Task statement =
Please pull out every line of the material below that contains the word "healthy", treating uppercase and lowercase as different.
#### Information
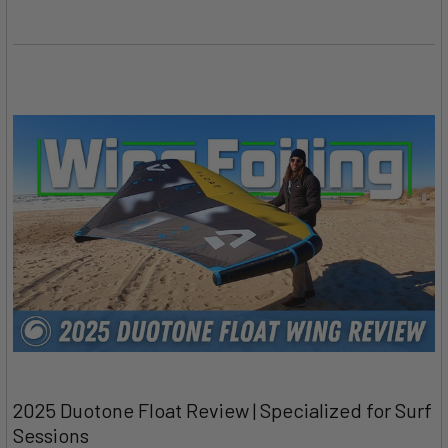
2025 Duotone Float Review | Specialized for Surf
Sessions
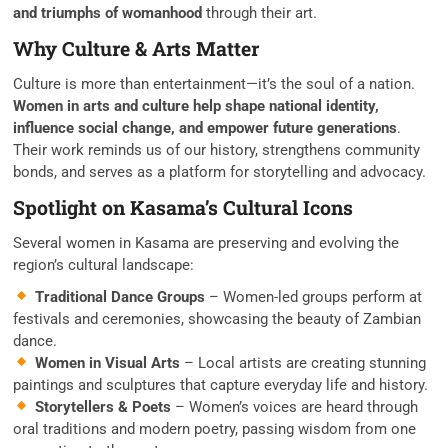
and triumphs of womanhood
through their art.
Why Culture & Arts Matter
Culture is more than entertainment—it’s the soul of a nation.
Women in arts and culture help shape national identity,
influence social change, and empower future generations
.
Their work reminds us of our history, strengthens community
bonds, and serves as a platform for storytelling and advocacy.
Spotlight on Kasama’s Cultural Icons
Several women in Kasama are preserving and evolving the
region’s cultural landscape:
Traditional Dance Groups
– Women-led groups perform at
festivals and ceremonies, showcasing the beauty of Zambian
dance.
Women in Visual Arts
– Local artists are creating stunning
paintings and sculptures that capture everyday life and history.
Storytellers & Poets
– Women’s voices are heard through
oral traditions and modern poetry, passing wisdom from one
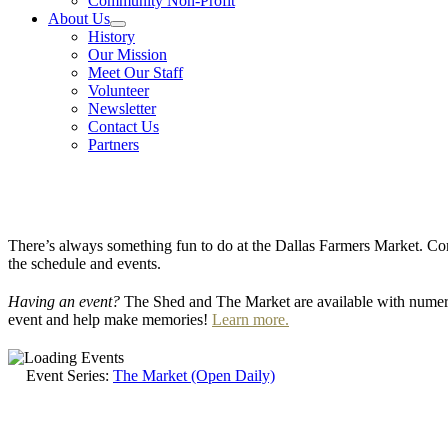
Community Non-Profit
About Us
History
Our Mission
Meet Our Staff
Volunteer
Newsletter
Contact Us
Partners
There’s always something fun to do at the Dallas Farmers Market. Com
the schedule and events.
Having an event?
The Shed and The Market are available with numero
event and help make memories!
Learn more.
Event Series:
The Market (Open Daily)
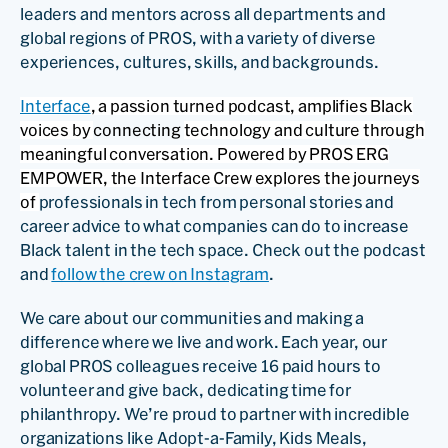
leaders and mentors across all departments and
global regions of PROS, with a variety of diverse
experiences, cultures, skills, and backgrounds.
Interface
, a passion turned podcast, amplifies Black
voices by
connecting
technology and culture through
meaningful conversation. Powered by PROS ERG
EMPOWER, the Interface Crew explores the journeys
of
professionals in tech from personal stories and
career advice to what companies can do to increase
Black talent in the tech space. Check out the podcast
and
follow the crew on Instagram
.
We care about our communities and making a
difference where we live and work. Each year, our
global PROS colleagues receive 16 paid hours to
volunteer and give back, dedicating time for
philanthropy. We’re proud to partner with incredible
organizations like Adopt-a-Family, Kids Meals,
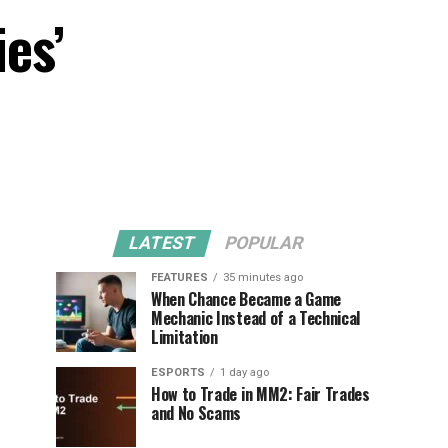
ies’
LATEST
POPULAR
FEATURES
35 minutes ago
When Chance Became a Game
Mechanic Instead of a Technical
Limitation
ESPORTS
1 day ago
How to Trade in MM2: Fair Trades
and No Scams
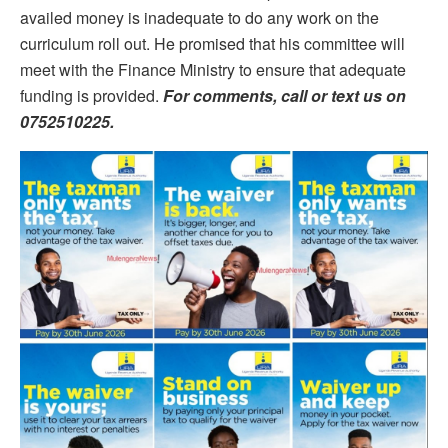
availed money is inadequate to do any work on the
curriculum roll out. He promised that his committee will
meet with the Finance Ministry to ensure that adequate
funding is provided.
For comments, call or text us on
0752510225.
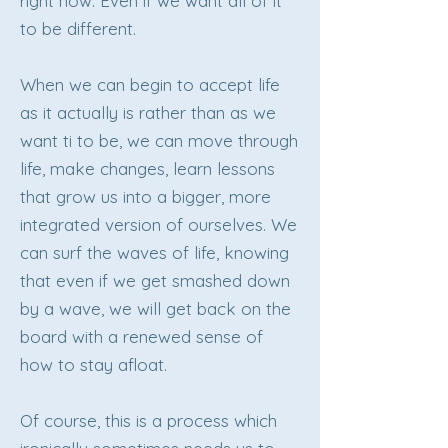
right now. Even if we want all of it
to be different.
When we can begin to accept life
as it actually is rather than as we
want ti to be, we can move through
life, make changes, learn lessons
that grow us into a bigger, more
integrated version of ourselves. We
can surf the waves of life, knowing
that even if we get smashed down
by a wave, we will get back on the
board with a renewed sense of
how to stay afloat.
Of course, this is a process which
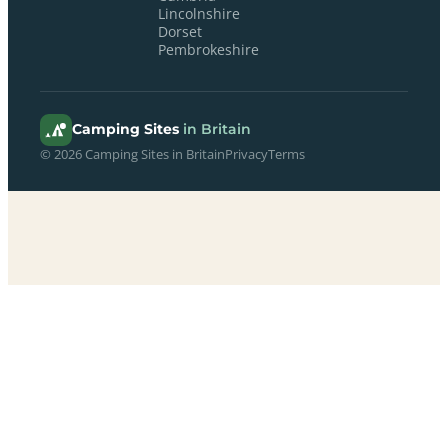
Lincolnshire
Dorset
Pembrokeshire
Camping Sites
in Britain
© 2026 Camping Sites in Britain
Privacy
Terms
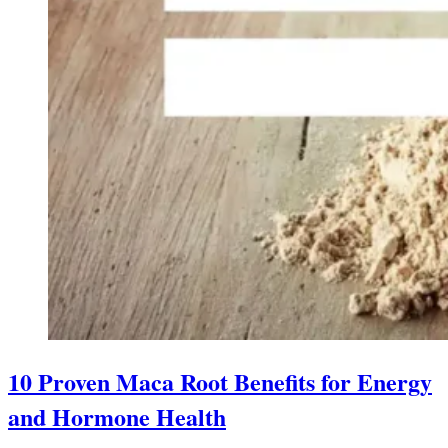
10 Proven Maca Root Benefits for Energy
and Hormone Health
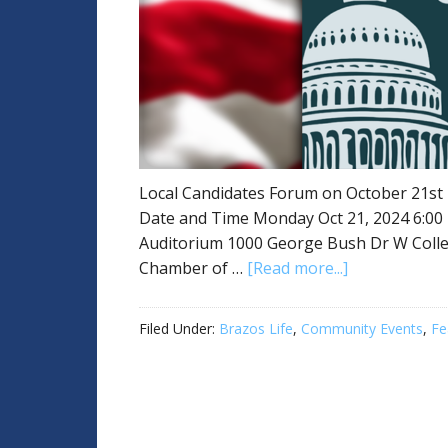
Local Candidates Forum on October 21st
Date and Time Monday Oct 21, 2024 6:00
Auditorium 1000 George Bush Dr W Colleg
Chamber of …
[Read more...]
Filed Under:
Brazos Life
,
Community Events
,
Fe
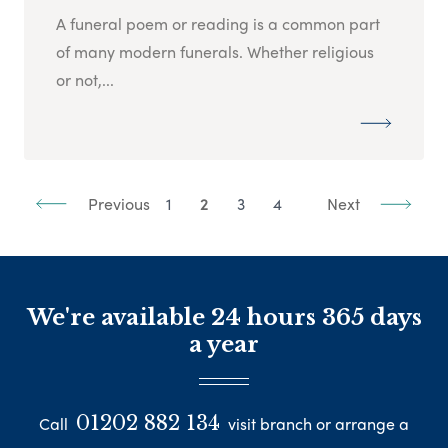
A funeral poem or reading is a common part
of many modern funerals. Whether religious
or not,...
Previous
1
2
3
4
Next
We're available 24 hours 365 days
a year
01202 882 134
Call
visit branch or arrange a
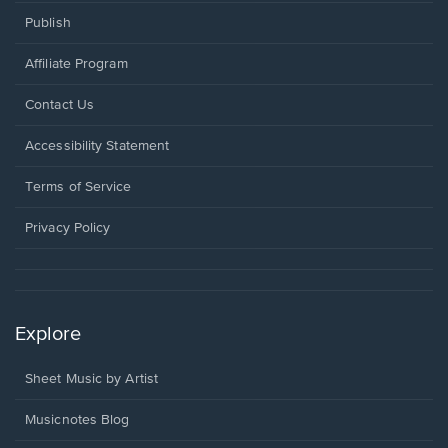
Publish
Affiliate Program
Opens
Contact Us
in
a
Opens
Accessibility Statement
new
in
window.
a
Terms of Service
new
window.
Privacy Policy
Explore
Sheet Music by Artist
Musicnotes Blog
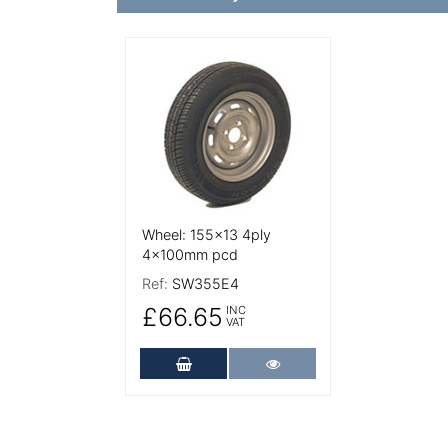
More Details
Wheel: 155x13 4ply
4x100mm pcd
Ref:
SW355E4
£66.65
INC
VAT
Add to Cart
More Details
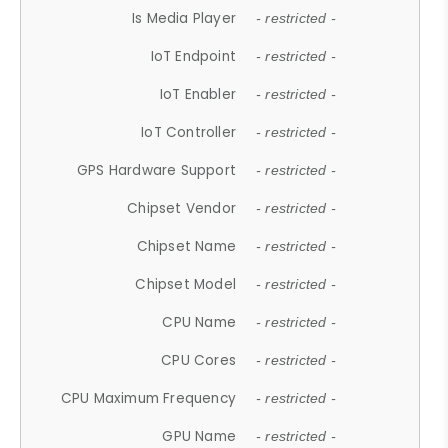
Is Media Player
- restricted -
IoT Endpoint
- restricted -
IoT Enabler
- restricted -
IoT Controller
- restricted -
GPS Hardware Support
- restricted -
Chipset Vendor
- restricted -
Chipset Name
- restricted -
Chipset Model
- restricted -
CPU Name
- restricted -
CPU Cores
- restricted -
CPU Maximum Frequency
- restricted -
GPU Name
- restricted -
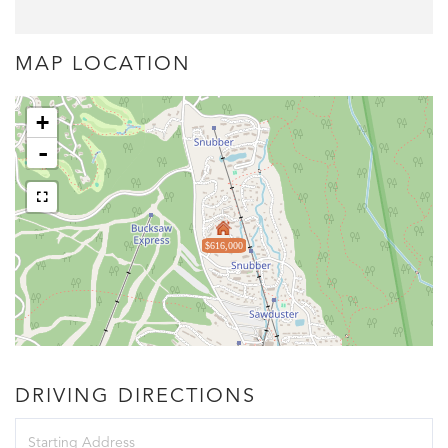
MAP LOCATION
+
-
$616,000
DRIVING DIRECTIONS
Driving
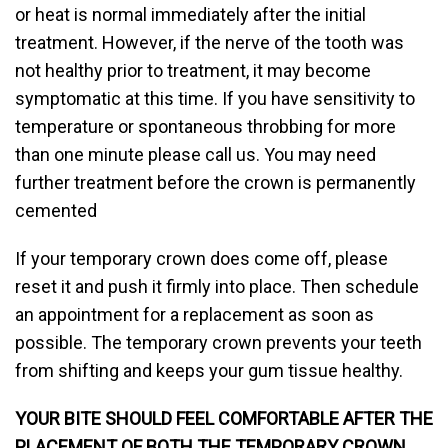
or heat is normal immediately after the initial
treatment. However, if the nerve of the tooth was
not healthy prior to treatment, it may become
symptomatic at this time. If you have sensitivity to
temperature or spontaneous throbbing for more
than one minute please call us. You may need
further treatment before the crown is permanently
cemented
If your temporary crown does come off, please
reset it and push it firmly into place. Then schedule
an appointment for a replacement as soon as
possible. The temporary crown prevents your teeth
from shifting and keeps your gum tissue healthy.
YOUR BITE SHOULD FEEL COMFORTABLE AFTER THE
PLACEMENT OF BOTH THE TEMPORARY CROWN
########
Task output =
not healthy prior to treatment, it may become
from shifting and keeps your gum tissue healthy.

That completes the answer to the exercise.